Looks nice, I will keep the singletonMap in mind. But does this still group the pairs by MyObject.getId()? Or does each map in the result list only contain one mapping?
@MalteHartwig only one mapping
0

This stream should return you the desired result. With my old Eclipse version, I had some trouble with types. You might have to break it up into single steps, or add some types in the lambdas, but I wanted to keep it short.

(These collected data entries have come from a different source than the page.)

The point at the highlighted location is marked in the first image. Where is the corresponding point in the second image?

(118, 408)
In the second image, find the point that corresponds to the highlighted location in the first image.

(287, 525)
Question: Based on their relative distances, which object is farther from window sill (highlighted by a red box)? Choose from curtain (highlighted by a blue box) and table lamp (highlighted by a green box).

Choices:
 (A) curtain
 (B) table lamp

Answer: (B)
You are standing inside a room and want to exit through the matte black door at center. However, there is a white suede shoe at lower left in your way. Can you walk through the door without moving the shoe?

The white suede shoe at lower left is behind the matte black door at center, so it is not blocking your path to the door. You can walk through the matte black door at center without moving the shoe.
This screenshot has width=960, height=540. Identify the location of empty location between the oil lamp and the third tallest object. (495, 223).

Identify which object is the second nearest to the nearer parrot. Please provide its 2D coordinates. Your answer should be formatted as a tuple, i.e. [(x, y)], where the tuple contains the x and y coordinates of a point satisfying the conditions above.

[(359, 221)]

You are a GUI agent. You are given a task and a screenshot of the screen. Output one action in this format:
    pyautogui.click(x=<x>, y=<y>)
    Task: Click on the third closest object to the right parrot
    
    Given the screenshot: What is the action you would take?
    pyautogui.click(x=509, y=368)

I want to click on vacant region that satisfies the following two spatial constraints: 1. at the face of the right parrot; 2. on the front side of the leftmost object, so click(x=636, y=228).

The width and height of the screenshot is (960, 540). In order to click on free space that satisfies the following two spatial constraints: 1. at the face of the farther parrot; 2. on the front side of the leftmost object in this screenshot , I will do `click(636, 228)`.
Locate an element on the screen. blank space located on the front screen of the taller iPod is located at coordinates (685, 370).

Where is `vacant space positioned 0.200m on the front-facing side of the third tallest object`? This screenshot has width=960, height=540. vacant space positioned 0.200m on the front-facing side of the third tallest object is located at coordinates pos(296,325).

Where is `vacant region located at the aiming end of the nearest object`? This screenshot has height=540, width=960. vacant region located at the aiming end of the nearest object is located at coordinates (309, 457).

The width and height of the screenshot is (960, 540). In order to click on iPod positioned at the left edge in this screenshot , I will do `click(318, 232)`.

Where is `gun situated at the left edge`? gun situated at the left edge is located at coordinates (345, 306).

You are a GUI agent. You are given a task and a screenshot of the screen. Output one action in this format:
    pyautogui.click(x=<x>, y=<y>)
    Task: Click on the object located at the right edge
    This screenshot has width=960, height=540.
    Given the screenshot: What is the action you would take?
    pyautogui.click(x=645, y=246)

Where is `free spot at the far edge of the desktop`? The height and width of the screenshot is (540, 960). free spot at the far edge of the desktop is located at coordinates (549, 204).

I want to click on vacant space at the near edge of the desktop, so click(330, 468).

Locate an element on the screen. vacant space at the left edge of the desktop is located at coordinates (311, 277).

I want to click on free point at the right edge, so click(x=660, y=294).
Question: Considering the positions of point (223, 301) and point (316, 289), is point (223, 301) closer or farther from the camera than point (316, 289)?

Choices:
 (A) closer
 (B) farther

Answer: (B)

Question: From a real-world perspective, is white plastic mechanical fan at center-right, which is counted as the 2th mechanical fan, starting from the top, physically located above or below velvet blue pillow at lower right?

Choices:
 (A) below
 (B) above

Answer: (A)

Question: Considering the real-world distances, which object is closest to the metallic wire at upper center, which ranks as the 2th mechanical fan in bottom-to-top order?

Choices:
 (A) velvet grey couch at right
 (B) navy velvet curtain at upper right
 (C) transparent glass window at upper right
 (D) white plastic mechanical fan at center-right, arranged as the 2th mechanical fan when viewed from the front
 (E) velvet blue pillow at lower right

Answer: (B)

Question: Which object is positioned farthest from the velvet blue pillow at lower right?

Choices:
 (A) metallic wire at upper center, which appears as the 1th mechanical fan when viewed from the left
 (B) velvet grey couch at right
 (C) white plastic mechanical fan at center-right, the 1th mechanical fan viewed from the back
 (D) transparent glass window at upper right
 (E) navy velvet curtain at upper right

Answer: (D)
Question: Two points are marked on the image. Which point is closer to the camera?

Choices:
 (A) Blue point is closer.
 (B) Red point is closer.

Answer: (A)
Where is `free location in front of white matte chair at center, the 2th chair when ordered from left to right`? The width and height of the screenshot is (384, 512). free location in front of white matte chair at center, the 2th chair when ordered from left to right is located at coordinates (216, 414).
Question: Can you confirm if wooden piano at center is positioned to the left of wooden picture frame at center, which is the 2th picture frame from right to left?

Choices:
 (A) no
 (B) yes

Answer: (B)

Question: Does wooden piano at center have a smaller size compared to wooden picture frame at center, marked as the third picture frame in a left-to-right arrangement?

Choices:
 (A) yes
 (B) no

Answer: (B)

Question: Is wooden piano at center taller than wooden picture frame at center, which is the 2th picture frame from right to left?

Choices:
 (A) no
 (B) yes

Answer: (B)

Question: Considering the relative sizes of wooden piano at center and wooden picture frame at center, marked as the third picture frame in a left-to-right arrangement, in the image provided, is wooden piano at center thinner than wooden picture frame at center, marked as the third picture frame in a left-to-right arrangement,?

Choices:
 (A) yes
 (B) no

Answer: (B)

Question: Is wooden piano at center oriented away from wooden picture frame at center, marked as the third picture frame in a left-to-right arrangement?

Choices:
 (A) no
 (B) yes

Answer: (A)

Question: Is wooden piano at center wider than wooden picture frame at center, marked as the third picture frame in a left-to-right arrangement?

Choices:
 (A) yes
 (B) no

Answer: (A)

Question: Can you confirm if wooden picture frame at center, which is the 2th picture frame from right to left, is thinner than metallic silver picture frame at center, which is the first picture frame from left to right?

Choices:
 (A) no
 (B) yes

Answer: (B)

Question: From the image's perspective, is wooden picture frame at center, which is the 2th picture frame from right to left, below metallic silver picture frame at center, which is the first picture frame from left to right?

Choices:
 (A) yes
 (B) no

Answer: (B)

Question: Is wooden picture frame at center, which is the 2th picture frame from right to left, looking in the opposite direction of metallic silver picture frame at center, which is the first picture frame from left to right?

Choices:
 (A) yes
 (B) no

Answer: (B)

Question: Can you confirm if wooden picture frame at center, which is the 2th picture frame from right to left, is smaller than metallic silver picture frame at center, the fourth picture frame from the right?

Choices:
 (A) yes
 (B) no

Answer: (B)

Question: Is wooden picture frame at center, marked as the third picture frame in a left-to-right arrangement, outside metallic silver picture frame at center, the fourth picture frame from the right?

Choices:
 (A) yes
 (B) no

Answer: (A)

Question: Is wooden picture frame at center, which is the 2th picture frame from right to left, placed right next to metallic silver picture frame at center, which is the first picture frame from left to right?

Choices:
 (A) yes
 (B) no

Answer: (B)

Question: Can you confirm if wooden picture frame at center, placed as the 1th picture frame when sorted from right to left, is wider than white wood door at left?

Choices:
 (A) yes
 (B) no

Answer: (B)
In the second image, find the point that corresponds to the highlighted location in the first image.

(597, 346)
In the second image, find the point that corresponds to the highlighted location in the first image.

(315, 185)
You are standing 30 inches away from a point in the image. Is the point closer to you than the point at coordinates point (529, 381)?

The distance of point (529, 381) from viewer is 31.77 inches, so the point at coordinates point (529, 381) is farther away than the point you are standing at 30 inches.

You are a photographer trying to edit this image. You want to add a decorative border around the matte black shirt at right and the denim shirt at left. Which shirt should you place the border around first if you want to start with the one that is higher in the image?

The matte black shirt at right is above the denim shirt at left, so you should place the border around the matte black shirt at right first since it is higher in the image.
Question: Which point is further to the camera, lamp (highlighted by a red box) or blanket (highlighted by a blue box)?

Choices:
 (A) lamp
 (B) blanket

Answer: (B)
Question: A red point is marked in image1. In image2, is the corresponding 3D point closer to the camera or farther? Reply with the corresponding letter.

Map<String, List<MyObject>> objectMap = new HashMap<>();

objectMap.keySet()
         .stream()
         .flatMap(key -> objectMap.get(key)
                                  .stream()
                                  .map(obj -> new AbstractMap.SimpleEntry<>(key, obj)))
         .collect(groupingBy(pair -> pair.getValue().getId()))
         .values()
         .stream()
         .map(listOfSameIds -> listOfSameIds.stream()
                                            .collect(toMap(SimpleEntry::getKey, SimpleEntry::getValue)))
         .collect(toList());

What I do is:

  1. Pair all the objects in all your input's values with their keys and put them in one long list (flatMap(key -> streamOfKeyObjectPairs)).
  2. Separate those pairs by the IDs of the objects (collect(groupingBy)).
  3. Take each of those groups and convert the lists of pairs into maps (map(list -> toMap))
  4. Put all those maps into a list

2 Comments

I was not able to get it work. groupingBy(pair -> pair.getValue().getId()) complains about unknown object event if split is into different operations
Did you add the import for the groupingBy method? Write Collectors.groupingBy to check whether the import is missing. Otherwise, you could try to explicitly type the pair parameter by replacing pair -> pair.getValue().getId() by (SimpleEntry<String, MyObject> pair) -> pair.getValue().getId(). If that still does not work, you could try assigning the lambda to a Function variable: Function<SimpleEntry<String, MyObject>, ID_TYPE> toID = pair -> pair.getValue().getId().